I felt nauseous, acid coming up from my stomach, burning my oesophagus. I went to the bathroom and vomited in the toilet. As I flushed it, I remembered the blood and grey tissue in the toilet bowl – the child that would never be.
I lay down on the bed again. After the night of the miscarriage, Nisha changed. She would come late at night, as usual, and lay down where I was lying now, hands crossed over her stomach, protectively – like the position in which one places a corpse, except her hands were on her stomach instead of her chest.
She would look out of the window and watch summer fade, each passing day an equation: ‘On this day,’ she would say, ‘I would have been eight weeks pregnant, but instead I have been empty for seven days.’ Or, ‘On this day I would have been nine weeks pregnant, but I have been empty for fourteen days.’

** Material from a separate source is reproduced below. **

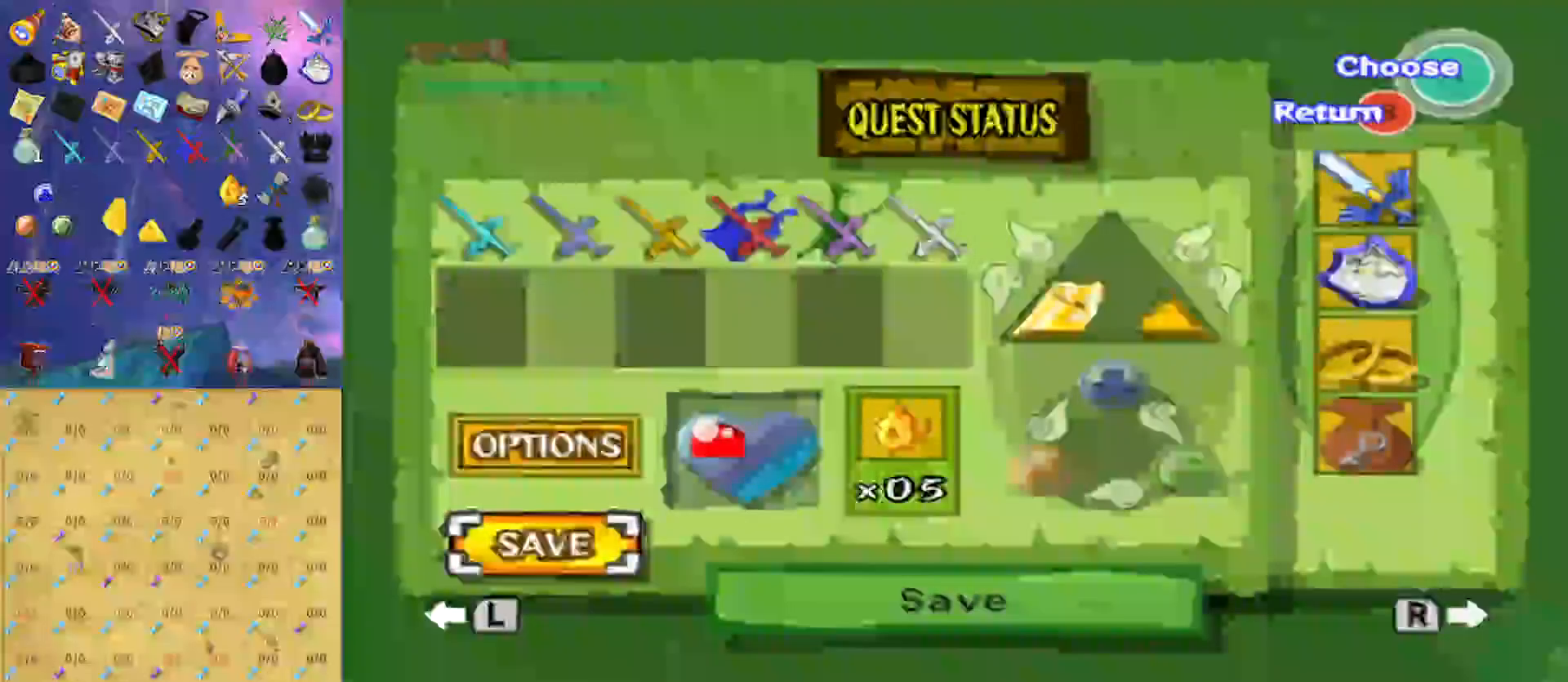
{"dt_ms": 500, "buttons": [], "left_stick": "center", "right_stick": "center", "events": [[33, "A", "down"], [67, "A", "up"], [133, "A", "down"], [167, "A", "up"], [233, "A", "down"], [267, "A", "up"], [333, "A", "down"], [400, "A", "up"], [467, "A", "down"], [500, "A", "up"]]}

At 5 a.m., she would wake up and speak to Kumari on the phone. It would have been 7.30 in the morning in Sri Lanka and Nisha wanted to catch her daughter before her school day. I would be half-asleep, the feel of Nisha’s warmth still beside me on the bed. She would sit at the desk and her conversation and the light from the tablet would reach me. Sometimes my eyes would flicker open and I would see her silhouette, hear her words in Sinhalese and Kumari’s response. Though I didn’t understand the language, I got to know their tones and rhythms. I could understand if they were having a joke, or an argument, or a light-hearted conversation about school or Kumari’s homework or her friends. I could tell when Nisha was annoyed about something, or when she was firm and insistent. Sometimes I heard love in her voice; other times concern, joy, irritation, determination. Kumari was sometimes cheeky, sometimes agreeable, often so chatty that Nisha couldn’t get a word in edgeways; other times quieter and solemn, moody. There were a few occasions when I could even hear the first signs of adolescent rebellion sneaking in. All the emotions that one would expect between a mother and a burgeoning teenager, but all of this was through a screen.
Many early mornings Nisha would teach Kumari English. They each had copies of The Secret Garden and they would take turns reading the pages aloud. They sometimes both got stuck on a word, but Nisha kept a dictionary by my bedside – a gift from her friend, Nilmini – and she would consult it for assistance. Their chatting drifted over my dreams like the echo of a birdsong.
One time, she said, ‘Yiannis, come here. Kumari wants to say hello.’
‘You’ve told her about me?’ I mimed.
‘Of course,’ she said, her eyes bright and encouraging.
It was roughly a year ago, so Kumari must have been about ten at the time. She was wearing her uniform, ready for school, with a massive rucksack on her shoulders.
‘Hello, Mr Yiannis,’ she had said, smiling. Although she had darker skin and eyes than her mother, her smile and expressions were exactly the same.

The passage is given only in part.